Monday, December 5, 2011

HTC: We haven’t been served in Carrier IQ class action lawsuit – yet

Taiwanese smartphone vendor HTC has yet to be served with a class action lawsuit over accusations that it included Carrier IQ analytical software on its handsets, the company has clarified in a recent media announcement.
However, the company fully expects to receive notification of the legal action, noting that it will enter “thorough negotiations with outside counsels when the official document from the Court is received”:
With respect to the class action lawsuits in relation to the Carrier IQ software application filed in the U.S. against HTC Corporation and HTC America Inc., a subsidiary of HTC Corporation, reported by the press on December 4th, HTC hereby clarifies that HTC has not been served in any of the cases officially. Regarding any substantive issue, HTC will enter into thorough discussions with outside counsels when the official document from the Court is received.
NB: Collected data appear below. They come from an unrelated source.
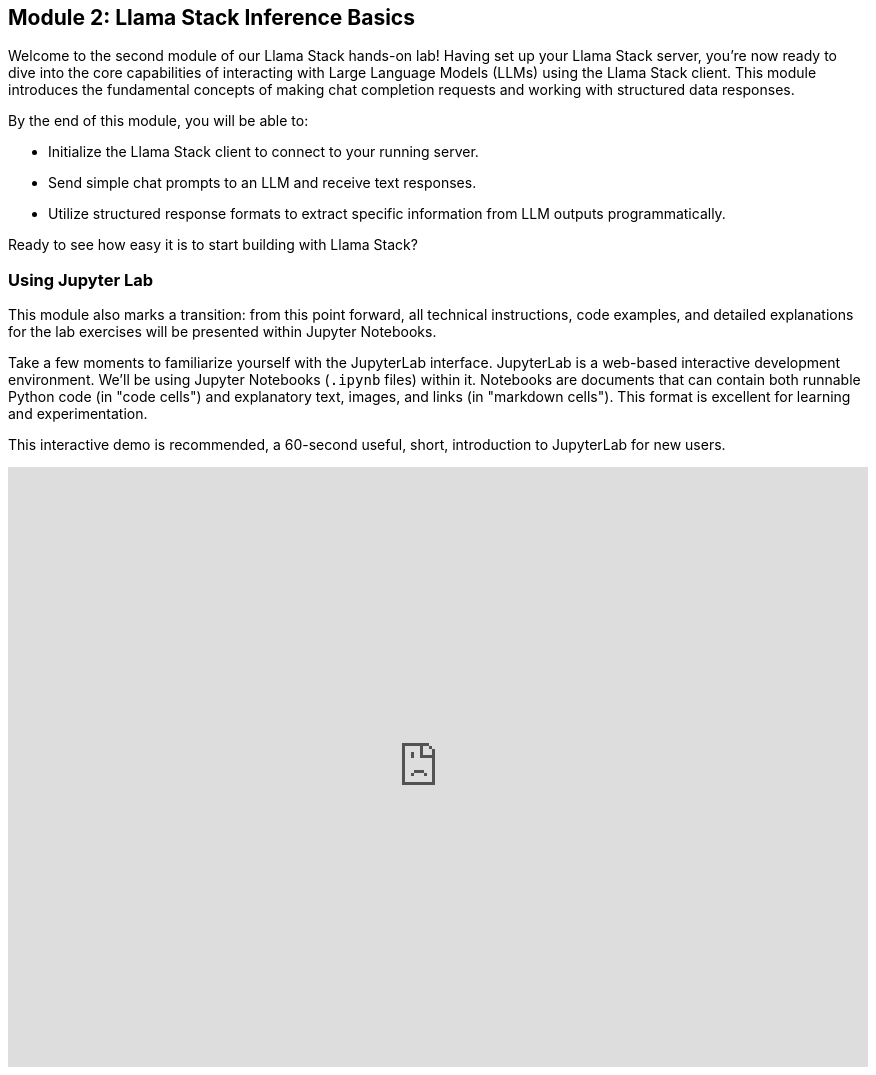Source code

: == Module 2: Llama Stack Inference Basics

Welcome to the second module of our Llama Stack hands-on lab! Having set up your Llama Stack server, you're now ready to dive into the core capabilities of interacting with Large Language Models (LLMs) using the Llama Stack client. This module introduces the fundamental concepts of making chat completion requests and working with structured data responses.

By the end of this module, you will be able to:

* Initialize the Llama Stack client to connect to your running server.
* Send simple chat prompts to an LLM and receive text responses.
* Utilize structured response formats to extract specific information from LLM outputs programmatically.

Ready to see how easy it is to start building with Llama Stack?

=== Using Jupyter Lab

This module also marks a transition: from this point forward, all technical instructions, code examples, and detailed explanations for the lab exercises will be presented within Jupyter Notebooks.

Take a few moments to familiarize yourself with the JupyterLab interface. JupyterLab is a web-based interactive development environment. We'll be using Jupyter Notebooks (`.ipynb` files) within it. Notebooks are documents that can contain both runnable Python code (in "code cells") and explanatory text, images, and links (in "markdown cells"). This format is excellent for learning and experimentation.

This interactive demo is recommended, a 60-second useful, short, introduction to JupyterLab for new users.

++++
<iframe 
  src="https://demo.arcade.software/eF1CtDuuD4hKWspBmiYR?embed&embed_mobile=tab&embed_desktop=inline&show_copy_link=true"
  width="100%"
  height="600px"
  frameborder="0"
  webkitallowfullscreen
  mozallowfullscreen
  allowfullscreen
  allow="clipboard-write"

</iframe>
++++

Please switch your focus to the "JupyterLab" tab, typically located to the right in your lab interface. You can adjust the width of this panel by dragging the divider if you need more space. Once in the JupyterLab tab, locate and open the notebook for this module: `02_Lllamastack_Inference_Basics.ipynb`. Follow the steps within the notebook to explore these basic inference capabilities hands-on! All further instructions for this section will be found inside that notebook.

== Reference material:

To help visualize the flow of information when interacting with Llama Stack, let's look at a couple of simple diagrams. These illustrate how your code, the Llama Stack client, the server, and the LLM model work together.

First, here is the basic flow for a standard chat completion request:

image::basic_inference_flow.png[Basic Llama Stack Inference Flow]

This diagram shows the request originating from your Python code, traveling through the Llama Stack client and server to the LLM, and the response following the path back. This highlights the role of the Llama Stack components in mediating the interaction with the AI model.

Now, let's consider the flow when you request structured data using the `response_format` parameter:

image::structured_data_flow.png[Llama Stack Structured Data Flow]

As you can see, the core flow is similar, but we've added the concept of the `response_format` guiding the LLM's output. The diagram also emphasizes that the response returning contains structured data (like JSON), which your code (potentially using tools like Pydantic) can easily work with programmatically.

These visuals should help reinforce the concepts as you work through the code examples in the notebook.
Last week, smartphone giants Apple, HTC, Samsung and Motorola and U.S operators Sprint, T-Mobile and AT&T were named in a class action lawsuit which was filed in Delaware Federal Court. The suit also named the company that makes the offending diagnostic software, Carrier IQ.
The suit claims that the use of the Carrier IQ software on mobile phones consists of a “breach of the digital privacy rights of 150 million cell phone users” and that the phone makers and carriers violated the Federal Wiretap Act, the Stored Electronic Communications Act and the Federal Computer Fraud and Abuse Act.
Carrier IQ launched a campaign to clear its name over complaints it was unlawfully tracking and storing information logged on mobile handsets. Despite reports to the contrary, Carrier IQ says that it acted on behalf of the carriers (and in some cases vendors) to monitor conditions when calls were dropped and when SMS messages failed so that engineers could assess what may have caused them to happen.
Users have been up in arms that instances of Carrier IQ’s software on handsets are not disclosed, something that has been noted in the class action lawsuit. The suit says that the carriers and manufacturers were caught “ wilfully violating customers’ privacy rights” by “secretly tracking personal and sensitive information of the cell phone users without the consent or knowledge of the users.”
Following discovery of Carrier IQ on various handset models, developers began releasing tools for Android devices in order to detect whether the software was present. However, tools that remove Carrier IQ code are currently in development.